Lack of package flavors. It is still obvious to me that FreeBSD package/port system is source based in its soul. I just spent 15 minutes to compile drupal7 port to be able to use PostgreSQL instead of MySQL. The correct way would be to have two flavors.
Lack of FreeBSD specific documentation for the installed ports. I would expect that more complex ports install documentation in /usr/local/share/doc just like PostgreSQL did (well done!). Having a second thought about the quality of the postgresql documentation. Compare FreeBSD documentation for PostgreSQL server with this https://github.com/avsm/openbsd-ports/blob/master/databases/postgresql/pkg/README-server.
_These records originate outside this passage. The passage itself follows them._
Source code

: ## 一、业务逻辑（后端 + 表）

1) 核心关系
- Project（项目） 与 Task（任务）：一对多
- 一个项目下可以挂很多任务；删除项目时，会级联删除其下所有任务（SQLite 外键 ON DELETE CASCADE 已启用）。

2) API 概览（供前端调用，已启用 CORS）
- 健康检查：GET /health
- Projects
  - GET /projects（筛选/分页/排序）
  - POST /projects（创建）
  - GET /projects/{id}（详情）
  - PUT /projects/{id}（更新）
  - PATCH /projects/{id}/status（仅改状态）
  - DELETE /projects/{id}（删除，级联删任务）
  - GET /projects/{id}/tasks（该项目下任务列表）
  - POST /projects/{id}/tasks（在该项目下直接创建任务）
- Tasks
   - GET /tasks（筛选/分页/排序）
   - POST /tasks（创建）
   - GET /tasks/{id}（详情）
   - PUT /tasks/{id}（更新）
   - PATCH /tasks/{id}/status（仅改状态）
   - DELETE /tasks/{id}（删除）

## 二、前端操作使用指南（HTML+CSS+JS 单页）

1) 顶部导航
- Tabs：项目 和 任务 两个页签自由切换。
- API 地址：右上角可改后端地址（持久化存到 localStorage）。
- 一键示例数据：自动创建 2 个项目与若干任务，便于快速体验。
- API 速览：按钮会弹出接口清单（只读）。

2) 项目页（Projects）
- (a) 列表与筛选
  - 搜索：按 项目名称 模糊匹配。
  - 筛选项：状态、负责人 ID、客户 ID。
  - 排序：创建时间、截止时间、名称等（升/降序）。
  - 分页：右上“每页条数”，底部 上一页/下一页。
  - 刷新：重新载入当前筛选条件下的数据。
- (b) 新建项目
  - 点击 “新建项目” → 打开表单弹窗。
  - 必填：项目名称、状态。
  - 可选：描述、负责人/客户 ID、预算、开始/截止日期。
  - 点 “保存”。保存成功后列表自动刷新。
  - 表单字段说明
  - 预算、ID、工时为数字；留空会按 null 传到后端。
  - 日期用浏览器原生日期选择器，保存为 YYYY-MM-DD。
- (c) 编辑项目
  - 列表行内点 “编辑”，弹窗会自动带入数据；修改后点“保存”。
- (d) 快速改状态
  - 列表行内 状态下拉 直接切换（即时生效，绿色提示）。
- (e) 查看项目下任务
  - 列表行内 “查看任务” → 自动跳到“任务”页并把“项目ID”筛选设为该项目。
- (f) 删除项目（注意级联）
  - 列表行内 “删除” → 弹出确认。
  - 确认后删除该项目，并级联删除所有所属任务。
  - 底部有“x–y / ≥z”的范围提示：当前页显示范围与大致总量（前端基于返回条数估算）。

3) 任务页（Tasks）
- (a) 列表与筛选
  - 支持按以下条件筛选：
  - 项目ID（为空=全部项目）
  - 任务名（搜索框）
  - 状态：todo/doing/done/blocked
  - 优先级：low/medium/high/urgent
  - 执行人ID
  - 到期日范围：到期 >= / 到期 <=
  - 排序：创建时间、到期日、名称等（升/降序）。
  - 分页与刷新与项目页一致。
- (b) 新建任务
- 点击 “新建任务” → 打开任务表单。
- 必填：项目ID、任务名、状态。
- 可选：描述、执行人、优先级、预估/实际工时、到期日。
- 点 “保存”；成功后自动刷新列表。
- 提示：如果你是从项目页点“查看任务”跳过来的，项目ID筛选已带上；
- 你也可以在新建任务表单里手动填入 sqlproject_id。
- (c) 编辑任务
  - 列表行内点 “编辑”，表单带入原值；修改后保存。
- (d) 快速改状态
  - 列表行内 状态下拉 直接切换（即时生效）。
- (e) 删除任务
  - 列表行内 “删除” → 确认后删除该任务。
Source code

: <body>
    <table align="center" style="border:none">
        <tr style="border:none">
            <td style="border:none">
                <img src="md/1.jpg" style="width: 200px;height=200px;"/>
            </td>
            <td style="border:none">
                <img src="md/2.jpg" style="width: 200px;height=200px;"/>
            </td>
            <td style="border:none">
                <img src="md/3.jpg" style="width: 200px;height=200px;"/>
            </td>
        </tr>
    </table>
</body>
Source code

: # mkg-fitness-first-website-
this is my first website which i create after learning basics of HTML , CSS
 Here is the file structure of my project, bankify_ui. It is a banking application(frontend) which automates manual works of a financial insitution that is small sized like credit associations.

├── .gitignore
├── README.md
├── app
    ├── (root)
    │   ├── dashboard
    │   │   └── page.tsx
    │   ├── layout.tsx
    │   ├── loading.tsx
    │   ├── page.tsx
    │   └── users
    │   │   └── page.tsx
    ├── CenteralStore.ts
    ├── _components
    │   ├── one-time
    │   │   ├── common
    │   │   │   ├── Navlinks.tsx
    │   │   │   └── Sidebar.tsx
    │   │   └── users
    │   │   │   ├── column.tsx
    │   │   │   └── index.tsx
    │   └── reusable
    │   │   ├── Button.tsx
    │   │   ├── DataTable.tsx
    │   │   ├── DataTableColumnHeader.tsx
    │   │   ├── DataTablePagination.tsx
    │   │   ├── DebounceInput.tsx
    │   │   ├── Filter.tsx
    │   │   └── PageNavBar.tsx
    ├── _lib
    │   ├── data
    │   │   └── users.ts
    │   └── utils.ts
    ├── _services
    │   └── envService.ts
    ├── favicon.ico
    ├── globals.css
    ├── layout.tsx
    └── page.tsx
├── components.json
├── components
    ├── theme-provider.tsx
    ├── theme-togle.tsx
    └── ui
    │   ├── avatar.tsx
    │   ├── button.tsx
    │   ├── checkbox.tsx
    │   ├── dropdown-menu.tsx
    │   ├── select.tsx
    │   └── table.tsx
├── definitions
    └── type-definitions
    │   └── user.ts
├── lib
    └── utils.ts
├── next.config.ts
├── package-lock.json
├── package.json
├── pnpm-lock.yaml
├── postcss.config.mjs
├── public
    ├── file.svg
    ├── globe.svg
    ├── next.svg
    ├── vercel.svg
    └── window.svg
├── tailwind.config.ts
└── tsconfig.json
Just saying.


----------



## jrm@ (May 6, 2015)

Oko said:


> Lack of package flavors. It is still obvious to me that FreeBSD package/port system is source based in its soul. I just spent 15 minutes to compile drupal7 port to be able to use PostgreSQL instead of MySQL. The correct way would be to have two flavors.


I've heard rumblings of package flavours from members of portmgr, but I don't think flavours will ever be an optimal solution.  Think about the number of combinations when there are more than a few options.  Flavours for the most common option combinations along with ports-mgmt/poudriere could provide a good balance between ease of installation and ease of customization.



Oko said:


> Lack of FreeBSD specific documentation for the installed ports. I would expect that more complex ports install documentation in /usr/local/share/doc just like PostgreSQL did (well done!).


Section 5.15.4. of the Porter's Handbook (Install Additional Documentation) touches on where additional documentation should be installed.  I've seen lots of ports that add port-specific documentation, but maybe more should.


----------